STORED DATA:
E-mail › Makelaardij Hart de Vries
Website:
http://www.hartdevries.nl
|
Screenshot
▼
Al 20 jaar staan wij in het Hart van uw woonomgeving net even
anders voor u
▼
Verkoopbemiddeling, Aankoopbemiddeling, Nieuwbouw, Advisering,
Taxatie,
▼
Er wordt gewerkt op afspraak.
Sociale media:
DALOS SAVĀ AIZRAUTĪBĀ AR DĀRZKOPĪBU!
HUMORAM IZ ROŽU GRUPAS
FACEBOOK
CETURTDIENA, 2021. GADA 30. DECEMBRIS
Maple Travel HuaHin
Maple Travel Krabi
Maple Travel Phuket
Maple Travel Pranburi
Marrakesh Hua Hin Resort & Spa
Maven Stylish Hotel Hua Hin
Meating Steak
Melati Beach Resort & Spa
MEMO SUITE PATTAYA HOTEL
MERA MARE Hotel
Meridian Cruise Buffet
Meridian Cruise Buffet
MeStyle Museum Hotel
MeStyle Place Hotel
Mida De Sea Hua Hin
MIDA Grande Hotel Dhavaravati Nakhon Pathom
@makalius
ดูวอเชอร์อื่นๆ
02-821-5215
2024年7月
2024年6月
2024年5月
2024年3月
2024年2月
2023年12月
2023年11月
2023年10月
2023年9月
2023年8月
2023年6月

TASK STATEMENT: Count the lines that contain the string "MeStyle", treating upper and lower case as different. Reply with the number only.

SOLUTION TO THIS PROBLEM: 2